Saved data entries
___

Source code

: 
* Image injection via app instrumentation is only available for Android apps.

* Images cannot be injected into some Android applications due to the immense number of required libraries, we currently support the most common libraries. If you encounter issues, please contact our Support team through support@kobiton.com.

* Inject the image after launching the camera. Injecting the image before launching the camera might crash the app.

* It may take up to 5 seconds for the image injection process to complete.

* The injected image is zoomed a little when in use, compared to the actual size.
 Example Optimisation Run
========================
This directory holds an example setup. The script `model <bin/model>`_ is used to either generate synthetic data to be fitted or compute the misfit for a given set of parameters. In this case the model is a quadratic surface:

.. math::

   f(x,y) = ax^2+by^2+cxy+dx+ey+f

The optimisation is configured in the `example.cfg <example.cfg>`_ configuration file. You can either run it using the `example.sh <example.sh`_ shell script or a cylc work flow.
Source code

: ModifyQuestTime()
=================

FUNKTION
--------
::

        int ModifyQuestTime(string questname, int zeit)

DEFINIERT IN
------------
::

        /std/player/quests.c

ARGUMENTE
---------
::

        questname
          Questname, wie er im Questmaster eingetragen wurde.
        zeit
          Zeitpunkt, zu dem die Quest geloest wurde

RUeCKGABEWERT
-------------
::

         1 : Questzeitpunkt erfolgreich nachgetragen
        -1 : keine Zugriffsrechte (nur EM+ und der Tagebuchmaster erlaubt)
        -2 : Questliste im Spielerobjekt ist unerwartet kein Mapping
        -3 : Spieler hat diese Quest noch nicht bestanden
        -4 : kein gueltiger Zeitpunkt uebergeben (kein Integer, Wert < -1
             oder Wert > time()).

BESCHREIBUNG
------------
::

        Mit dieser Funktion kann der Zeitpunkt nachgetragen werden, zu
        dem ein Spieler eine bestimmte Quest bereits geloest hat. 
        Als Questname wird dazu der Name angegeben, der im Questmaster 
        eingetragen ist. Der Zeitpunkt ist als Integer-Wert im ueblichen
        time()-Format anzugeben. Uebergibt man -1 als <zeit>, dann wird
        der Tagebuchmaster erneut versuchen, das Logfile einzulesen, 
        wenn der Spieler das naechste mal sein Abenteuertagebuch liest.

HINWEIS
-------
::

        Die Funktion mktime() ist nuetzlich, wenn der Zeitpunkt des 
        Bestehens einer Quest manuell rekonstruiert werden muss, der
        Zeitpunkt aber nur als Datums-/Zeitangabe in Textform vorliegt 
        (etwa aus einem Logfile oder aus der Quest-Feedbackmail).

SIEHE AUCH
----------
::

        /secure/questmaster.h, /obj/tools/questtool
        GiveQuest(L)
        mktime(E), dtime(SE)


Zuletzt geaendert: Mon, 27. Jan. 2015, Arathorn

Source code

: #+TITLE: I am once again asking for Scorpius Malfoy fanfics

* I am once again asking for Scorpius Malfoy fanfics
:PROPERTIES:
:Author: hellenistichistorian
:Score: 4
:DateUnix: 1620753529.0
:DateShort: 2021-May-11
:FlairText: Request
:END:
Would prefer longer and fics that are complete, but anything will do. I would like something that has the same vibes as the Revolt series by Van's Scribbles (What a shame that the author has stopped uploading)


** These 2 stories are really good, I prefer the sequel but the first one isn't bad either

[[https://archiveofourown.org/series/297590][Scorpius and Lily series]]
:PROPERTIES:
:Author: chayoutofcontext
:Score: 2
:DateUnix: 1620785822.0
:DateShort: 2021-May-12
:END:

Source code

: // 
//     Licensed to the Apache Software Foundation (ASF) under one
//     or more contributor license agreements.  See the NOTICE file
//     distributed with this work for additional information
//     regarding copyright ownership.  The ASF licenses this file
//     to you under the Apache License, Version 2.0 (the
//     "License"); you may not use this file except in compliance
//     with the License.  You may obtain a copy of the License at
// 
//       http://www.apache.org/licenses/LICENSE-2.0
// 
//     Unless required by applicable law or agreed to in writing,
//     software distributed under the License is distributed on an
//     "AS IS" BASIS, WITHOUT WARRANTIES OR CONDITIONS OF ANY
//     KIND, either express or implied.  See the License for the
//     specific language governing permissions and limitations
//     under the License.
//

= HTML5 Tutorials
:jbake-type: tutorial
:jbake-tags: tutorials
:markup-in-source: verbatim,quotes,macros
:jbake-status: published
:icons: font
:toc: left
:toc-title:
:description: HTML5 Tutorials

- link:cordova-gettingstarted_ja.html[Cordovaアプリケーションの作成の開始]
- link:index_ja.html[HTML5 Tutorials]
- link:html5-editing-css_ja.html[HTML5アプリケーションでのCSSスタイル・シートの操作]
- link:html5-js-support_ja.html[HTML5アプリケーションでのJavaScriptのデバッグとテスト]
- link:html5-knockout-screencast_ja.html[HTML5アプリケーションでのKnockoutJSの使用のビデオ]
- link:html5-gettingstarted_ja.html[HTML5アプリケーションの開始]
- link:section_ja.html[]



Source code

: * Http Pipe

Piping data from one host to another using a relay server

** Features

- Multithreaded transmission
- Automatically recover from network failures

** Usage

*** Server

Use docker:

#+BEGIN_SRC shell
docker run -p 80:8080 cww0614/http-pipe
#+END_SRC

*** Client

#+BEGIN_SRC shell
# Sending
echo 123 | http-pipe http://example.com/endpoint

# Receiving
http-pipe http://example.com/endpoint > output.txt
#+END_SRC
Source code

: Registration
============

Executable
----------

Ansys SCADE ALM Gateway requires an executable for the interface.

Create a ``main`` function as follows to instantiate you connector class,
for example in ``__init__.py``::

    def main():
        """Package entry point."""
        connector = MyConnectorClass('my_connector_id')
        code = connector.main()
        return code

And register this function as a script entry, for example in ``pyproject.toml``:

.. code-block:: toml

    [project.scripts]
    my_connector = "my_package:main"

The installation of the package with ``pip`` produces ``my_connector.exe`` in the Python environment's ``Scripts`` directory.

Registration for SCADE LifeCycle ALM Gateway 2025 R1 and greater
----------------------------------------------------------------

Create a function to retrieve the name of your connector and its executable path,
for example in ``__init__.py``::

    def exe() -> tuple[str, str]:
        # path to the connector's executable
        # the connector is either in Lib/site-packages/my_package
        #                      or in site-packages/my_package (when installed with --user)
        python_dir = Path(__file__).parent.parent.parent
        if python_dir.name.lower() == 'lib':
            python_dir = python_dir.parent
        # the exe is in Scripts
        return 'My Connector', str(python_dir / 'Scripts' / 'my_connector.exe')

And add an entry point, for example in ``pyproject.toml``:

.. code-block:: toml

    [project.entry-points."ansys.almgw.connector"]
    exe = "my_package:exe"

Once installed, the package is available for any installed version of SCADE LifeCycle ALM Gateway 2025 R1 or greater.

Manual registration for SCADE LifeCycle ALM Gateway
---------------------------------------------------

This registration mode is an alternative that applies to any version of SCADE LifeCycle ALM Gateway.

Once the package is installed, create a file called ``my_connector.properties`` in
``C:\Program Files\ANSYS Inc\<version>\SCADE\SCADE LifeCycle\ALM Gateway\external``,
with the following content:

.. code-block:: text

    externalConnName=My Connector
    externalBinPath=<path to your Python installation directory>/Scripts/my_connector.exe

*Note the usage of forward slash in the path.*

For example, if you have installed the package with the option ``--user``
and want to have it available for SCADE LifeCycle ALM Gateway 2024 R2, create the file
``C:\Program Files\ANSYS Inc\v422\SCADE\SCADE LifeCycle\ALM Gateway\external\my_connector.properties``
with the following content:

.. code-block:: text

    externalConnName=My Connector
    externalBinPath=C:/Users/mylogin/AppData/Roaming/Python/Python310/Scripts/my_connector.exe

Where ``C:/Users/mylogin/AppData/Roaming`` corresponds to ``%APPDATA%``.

___

Out of the data above, set down the lines from the one with "Piping data from" to the one with "return code", both included, exactly as written and with no additions.

Piping data from one host to another using a relay server

** Features

- Multithreaded transmission
- Automatically recover from network failures

** Usage

*** Server

Use docker:

#+BEGIN_SRC shell
docker run -p 80:8080 cww0614/http-pipe
#+END_SRC

*** Client

#+BEGIN_SRC shell
# Sending
echo 123 | http-pipe http://example.com/endpoint

# Receiving
http-pipe http://example.com/endpoint > output.txt
#+END_SRC
Source code

: Registration
============

Executable
----------

Ansys SCADE ALM Gateway requires an executable for the interface.

Create a ``main`` function as follows to instantiate you connector class,
for example in ``__init__.py``::

    def main():
        """Package entry point."""
        connector = MyConnectorClass('my_connector_id')
        code = connector.main()
        return code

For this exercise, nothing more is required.